Algebraic solution of the Lindblad equation for a collection of multilevel systems coupled to independent environments

TL;DR

This paper develops an algebraic method to solve the Lindblad equation for multiple multilevel quantum systems, leveraging symmetry and Lie algebra techniques to simplify calculations and find analytic solutions.

Contribution

It introduces a basis and superoperators in the permutation-symmetric subspace, enabling analytic solutions and efficient simulations of multilevel open quantum systems.

Findings

Analytic solution for three-level atoms coupled to radiation baths.

Reduced computational complexity for simulating large collections.
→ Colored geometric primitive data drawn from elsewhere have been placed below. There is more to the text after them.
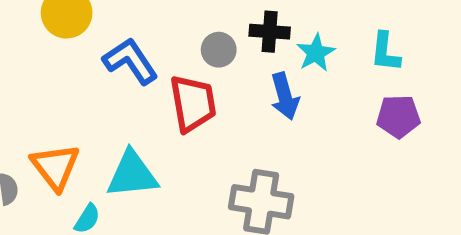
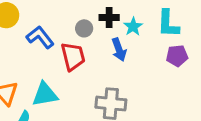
cyan L-shape: (385, 52) -> (168, 24), size x1.4

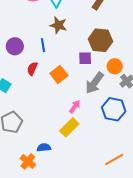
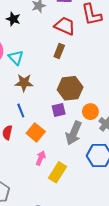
blue line: (43, 45) -> (21, 111), moved
pink arrow: (75, 107) -> (41, 158), moved
yellow rectangle: (69, 127) -> (58, 172), moved

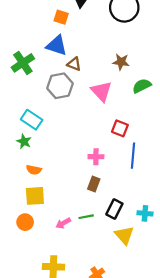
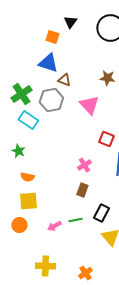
green cross: (23, 63) -> (21, 94), moved
cyan rectangle: (32, 120) -> (28, 120), moved
pink cross: (96, 157) -> (84, 165), turned -32

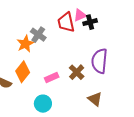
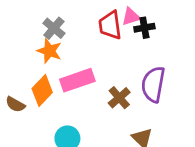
gray cross: (38, 35) -> (54, 28), moved
orange star: (25, 44) -> (49, 51), turned -30
pink rectangle: (52, 77) -> (77, 80), moved, size x1.6

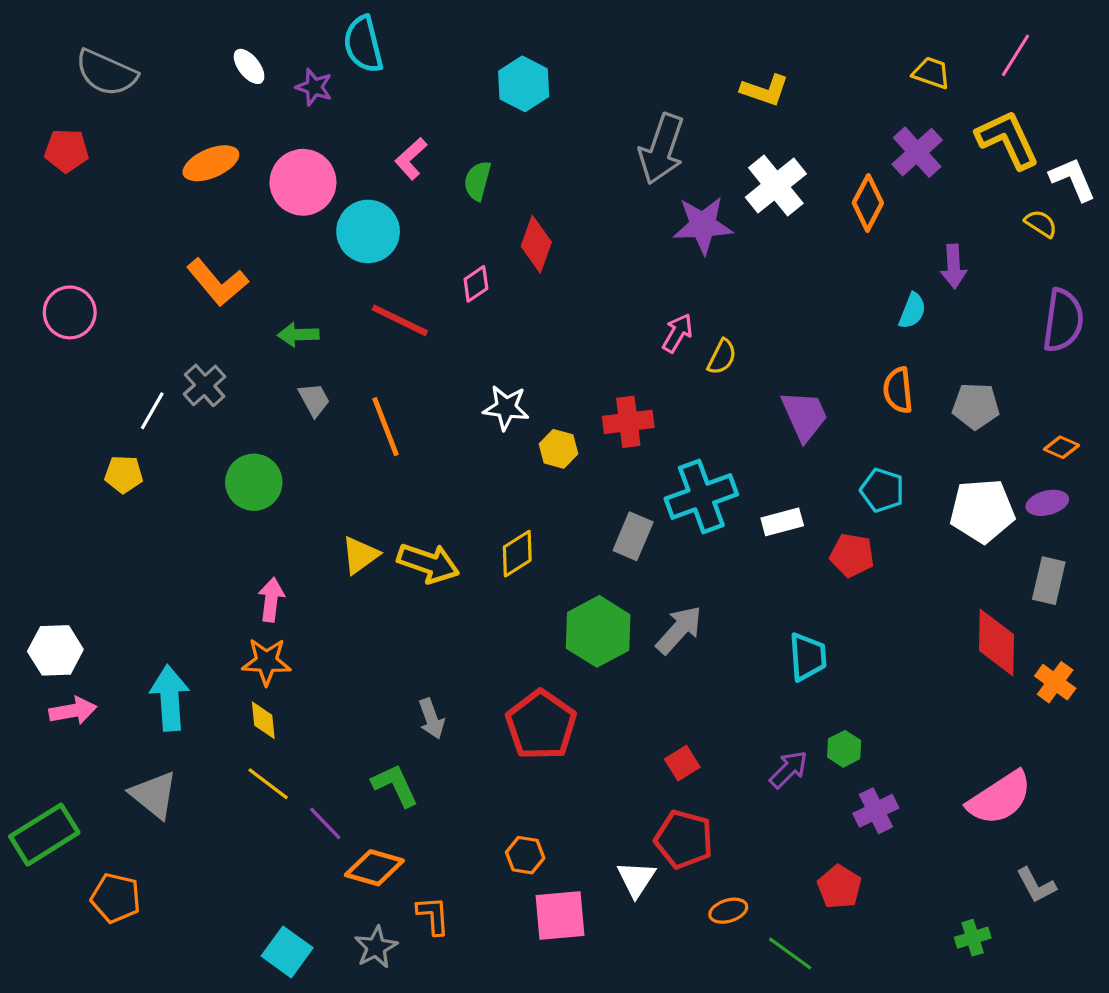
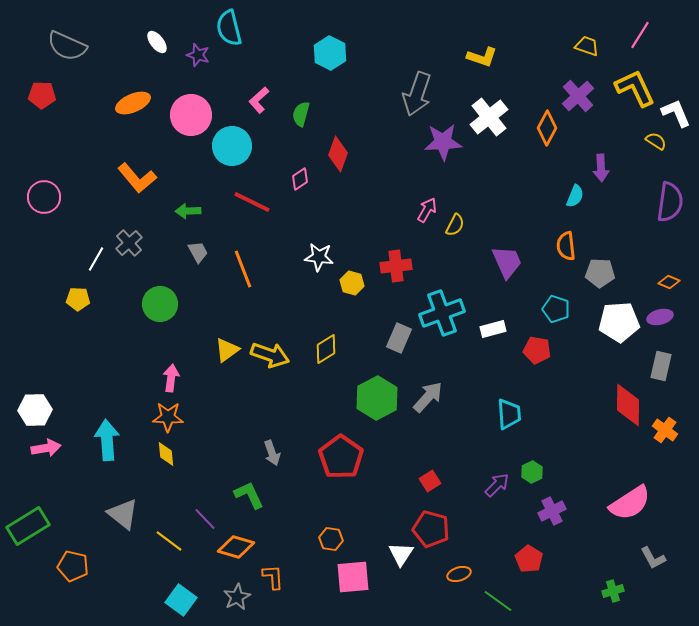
gray pentagon: (976, 406) -> (600, 273), moved
yellow line: (268, 784) -> (169, 541), moved
gray triangle: (154, 795) -> (123, 514), moved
Basis and superoperators applicable to various multilevel systems.

Abstract

We consider the Lindblad equation for a collection of multilevel systems coupled to independent environments. The equation is symmetric under the exchange of the labels associated with each system and thus the open-system dynamics takes place in the permutation-symmetric subspace of the operator space. The dimension of this space grows polynomially with the number of systems. We construct a basis of this space and a set of superoperators whose action on this basis is easily specified. For a given number of levels, $M$, these superoperators are written in terms of a bosonic realization of the generators of the Lie algebra $\sln{M^2}$. In some cases, these results enable finding an analytic solution of the master equation using known Lie-algebraic methods. To demonstrate this, we obtain an analytic expression for the state operator of a collection of three-level atoms coupled to independent radiation baths. When analytic solutions are difficult to find, the basis and the superoperators can be used to considerably reduce the computational resources required for simulations.